Postgres uses a system known as multiversion concurrency control (MVCC) that effectively takes individual snapshots of the entire database to read purposes. As data is loaded into the database, more recent snapshots of the tables are captured which the user then reads from. The result is a lock-free database system.
Types of data
Like most transactional databases, PostgreSQL’s’ core competency lies in relational data storage. With that said, Postgres is good with small to moderate amounts of JSON and supports native JSON parsing and even JSON indexing through HStore. It is not natively a columnar store. There is an extension that allows columnar storage which is free (depending on hosting) because Postgres is open-source.
A full list of PostgreSQL’s supported datatypes can be found here, but it’s also worth noting that users can create their own data types as well.
Range of row (quantity)
PostgreSQL’s performance will start to be impacted as storage volume approaches multiple terabytes of data. As with any database, this can be addressed with various optimizations.
However, after applying all of the optimization techniques available, if one doesn't experience interactive query times (measured in seconds, rather than minutes) when writing analytical queries, it may be time to think about migrating OLAP queries to an MPP database.
Because it’s open source, very little is required to implement Postgres on a local system. In addition to the Postgres documentation (which is quite verbose), there are various simple guides for installing Postgres on different operating systems:
Installing on a hosted/cloud instance requires creating an account and establishing a cluster with Amazon AWS.

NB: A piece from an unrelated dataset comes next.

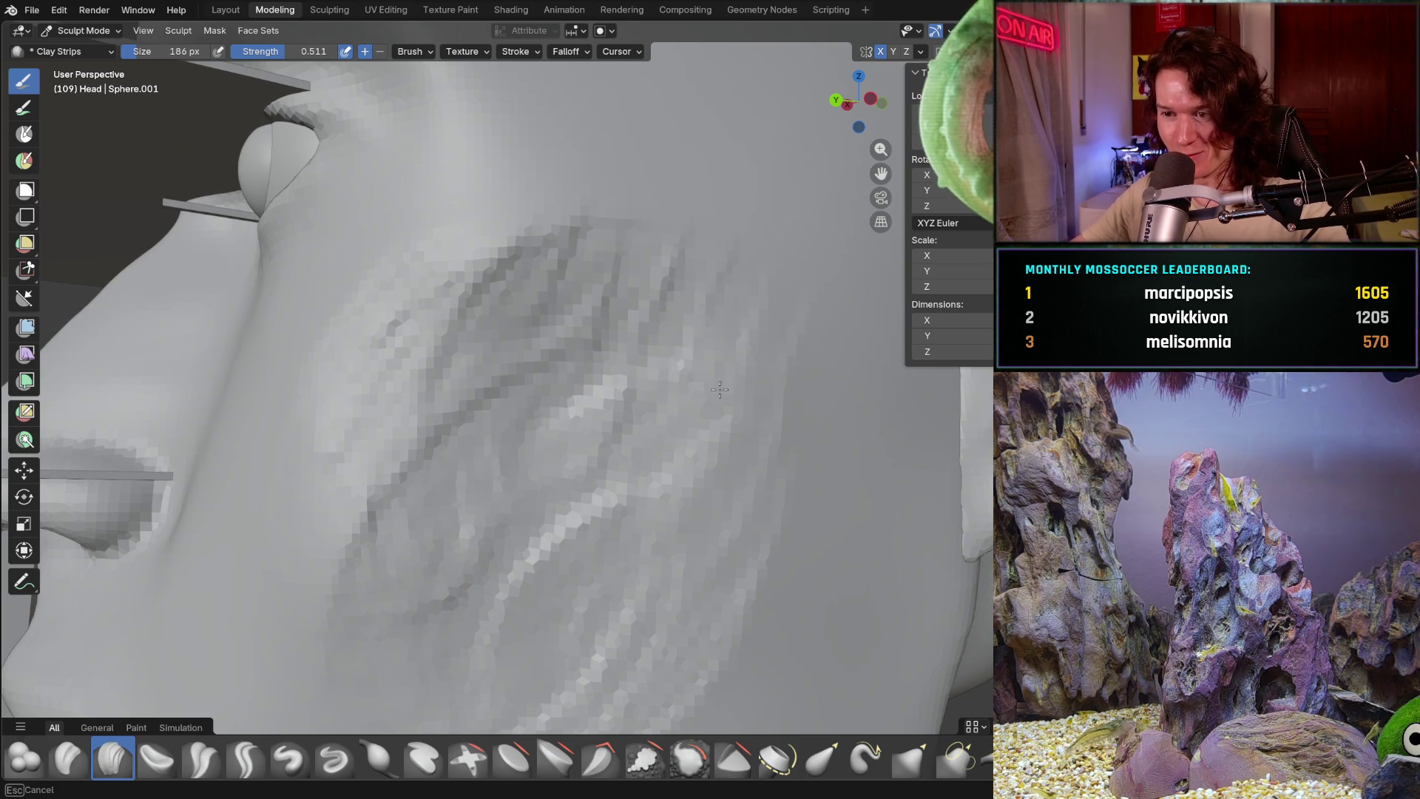
- Sweep denser diagonal clay-strip ridges across the cheek, building up and to the right
{"action": "middle_click_drag", "start_coordinate": [681, 317], "coordinate": [608, 413]}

Note - Postgres will create a default user named 'postgres', however this user should not be used for anything other than accessing the database software for security reasons.
Process for new data
Creating new tables on PostgreSQL is straightforward using the
CREATE command, similar to MySQL.
Postgres uses a standard
INSERT function like MySQL. However Postgres does not leverage the
REPLACE extension, meaning slightly cumbersome workarounds are required to replicate this MySQL operation for a Postgres equivalent.
Postgres and Python play well together particularly using the Python module pyscopg2 which makes
UPDATE operations programmable.
There are a large number of resources online to help you with monitoring and tuning performance on your PostgreSQL instance.
One of the biggest factors that impacts performance of Postgres is being able to properly index your tables within your instance. An index is equivalent to a table of contents for a database that the database uses when attempting to locate data. Just like a table of contents in a book prevents you from thumbing through every page, an index within a database prevents you from having to perform a full scan of the database table to locate data.
Good index practice usually comes down to understanding the different types of indexes and how and when to use each effectively. This article provides a great explanation of the different types of indexes and when to use them.
Another important facet of effective Postgres performance is writing performant SQL and understanding how Postgres interprets written SQL.
The best way to understand how Postgres interprets a particular SQL query is to run an
EXPLAIN plan on your query. This guide from Postgres does a pretty comprehensive job at explaining the
EXPLAIN statement, but this guide breaks down the toughest bits in a slightly more digestible way.
- MySQL users who transition to Postgres sometimes don't realize the broader set of querying features that Postgres includes, which is a shame, because in some cases they allow for more advanced analysis and more elegant query writing.
- Postgres uses slightly different naming conventions for data types than MySQL. For an exact breakdown, check out this handy matrix of differences between MySQL and Postgres data types.